And boy oh boy, does she go right for the throat:
For centuries the Roman Catholic Church and derivative Protestant religions have done everything in their power to obstruct freedom of thought, inquiry, and speech—from destroying heathen temples and texts, to torturing and executing heretics on a mass scale, to imprisoning Galileo and killing other early scientists, to—in modern times—censoring books and homeschooling children and incessantly threatening hellfire whenever they feel their grip slipping.
Still today, a frightening minority of Christians want to impose their biblical worldview on the rest of us by any means necessary. And that worldview includes truly ghastly concepts—like holy war, chosen people, male headship, blasphemy, genital mutilation, blood sacrifice, and eternal torture—all given the imprint of righteous authority by an inerrant Bible or infallible pope invoking the name of God.
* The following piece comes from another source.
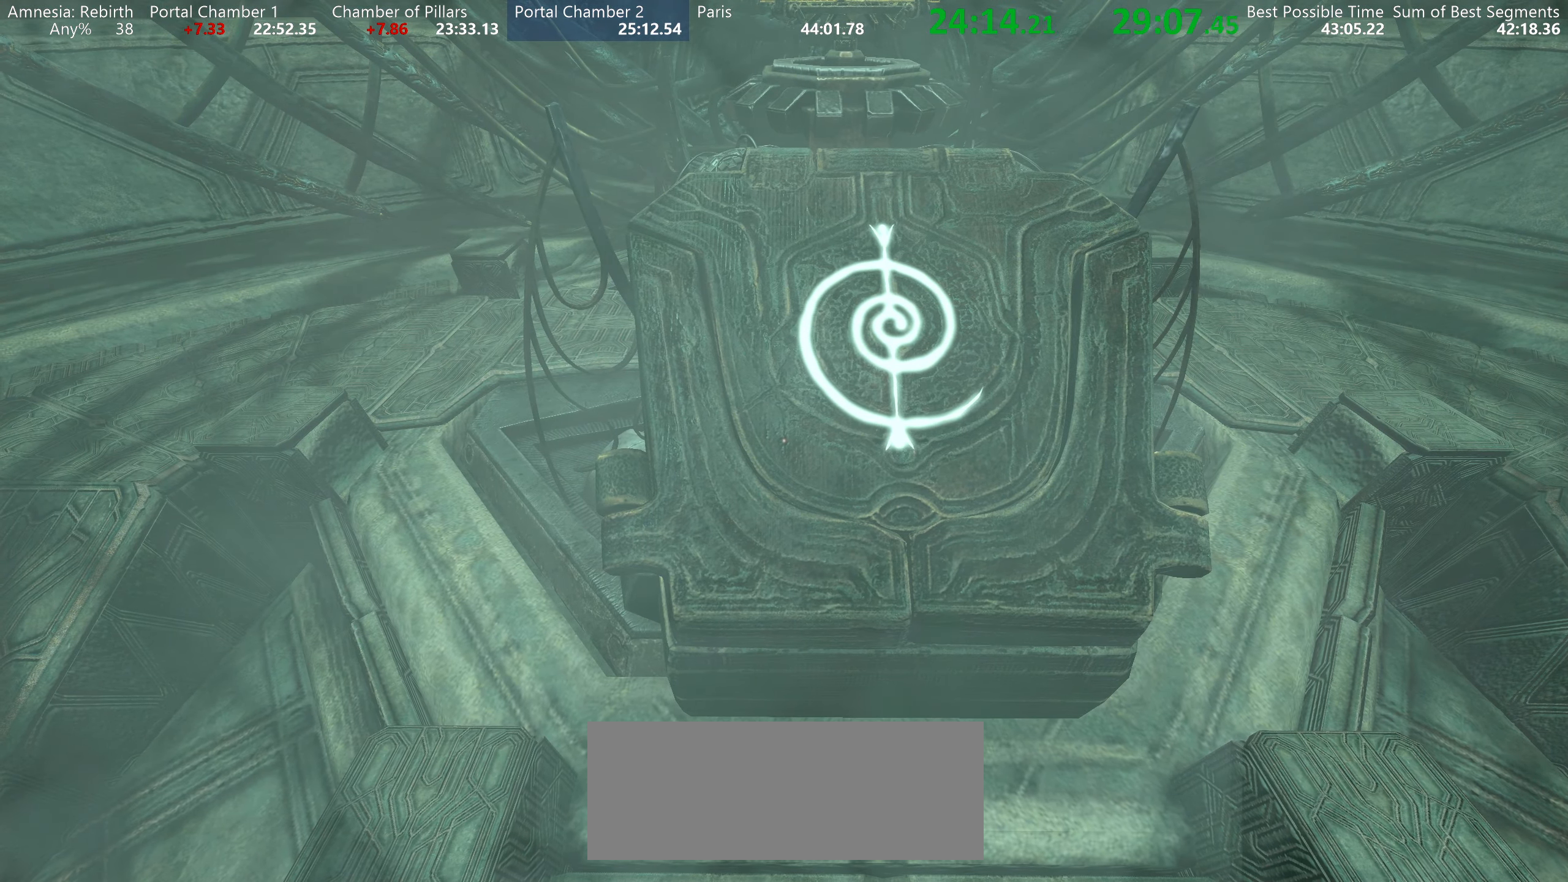
Gameplay with keyboard and mouse; each line is a JSON object with the keys and mouse buttons held at the frame after it. "events" lists presses ("down") and releases ("up") of "a", "d", "e", "f", "q", "r", "s", "shift", "space", "tab", "w", "mouse_left", "mouse_right", "mouse_wheel_up" and "mouse_wheel_down" between this image and that frame as [ms after this image, input, new state], when the widget could be followed in between. "mouse_left", "mouse_right", "mouse_wheel_up", "mouse_wheel_down" = the "left", "right", "wheel_up", "wheel_down" buttons of the "mouse" list. No other keys are recorded. Mouse movement is not recorded.
{"keys": [], "mouse": [], "events": []}
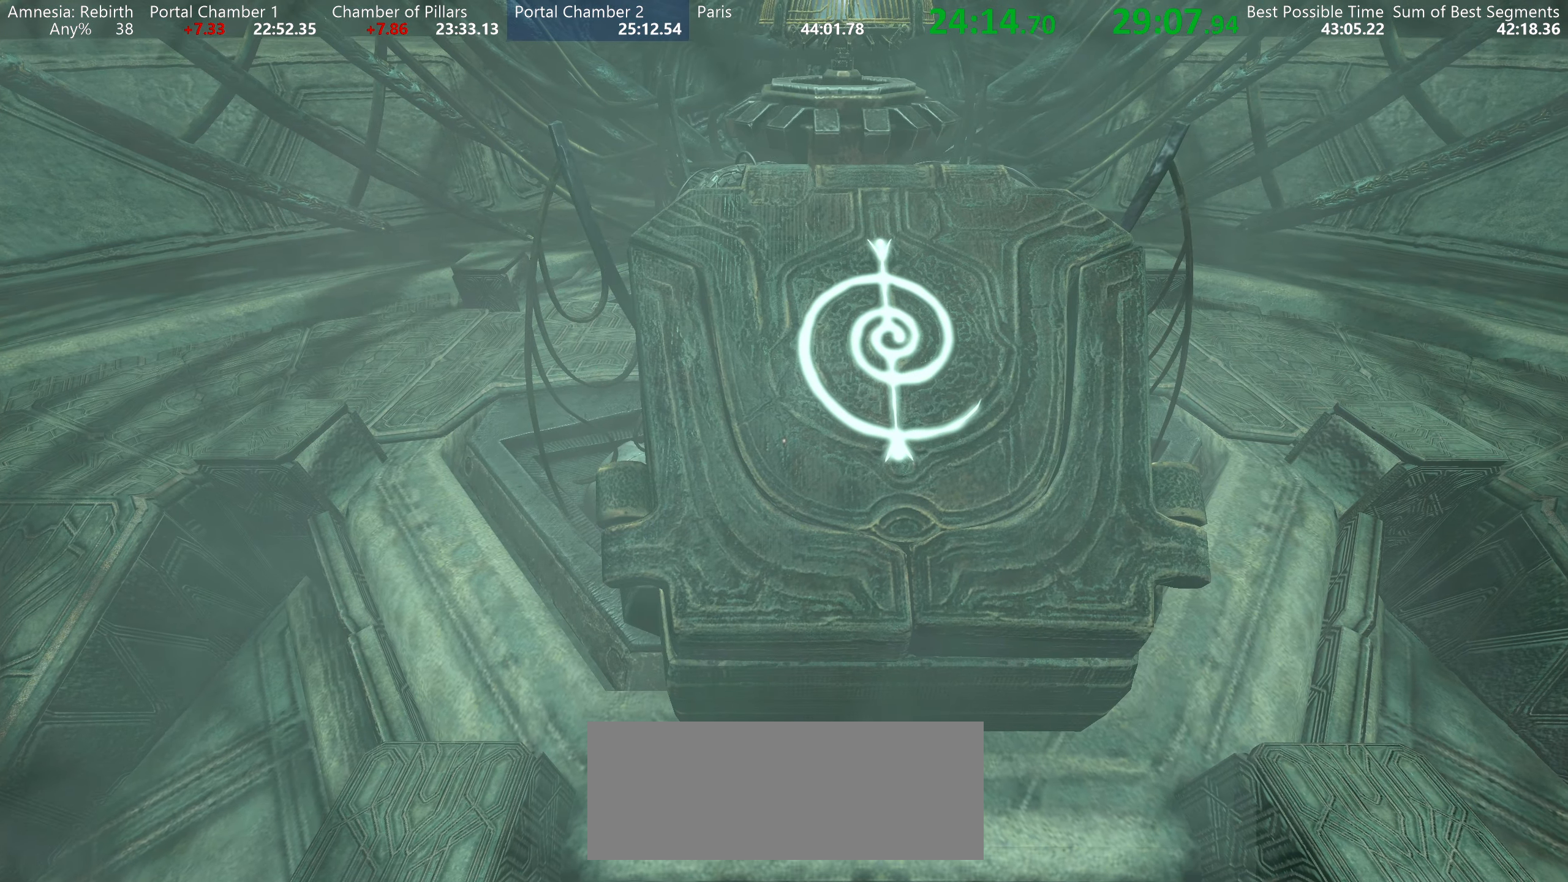
{"keys": [], "mouse": [], "events": []}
Biblical theocracy would look more like Saudi Arabia than America in the 21st Century.
The problem isn’t just religion.
Humanity’s future may depend on free thought and intellectual rigor, but instead of protecting these engines of innovation, many members of the Left and Right are retreating full-speed into a post-modern morass in which mindshare goes to the highest bidder, and each person or institution has the right to their own “facts.”
While the cultural Right frantically tries to re-impose old orthodoxies and hierarchies, the Left is busy imposing an orthodoxy of its own, one in which all opinions are created equal; only white Christian men can be confronted with uncomfortable truths; pontification privileges mirror those on the Right, but in reverse; and evidence—rather than dictating priorities—is simply, selectively, a narrative tool in the service of ideology.
On both sides, feelings win arguments when logic and evidence fail. “I just know in my heart,” says the religious believer. “That offends me,” says the aggrieved social justice warrior, “Therefore, you must be racist or sexist or both.”
These positions abandon the most powerful tools we have to advance knowledge and solutions to problems. They also abandon real people.
Quite frankly, if Valerie Tarico is at all representative of even a small subset of what Fundies have growing within what are otherwise weirdly-insular “in the world, but not OF the world” cultic traps — then Fundies are in for a bumpy ride over the next few decades.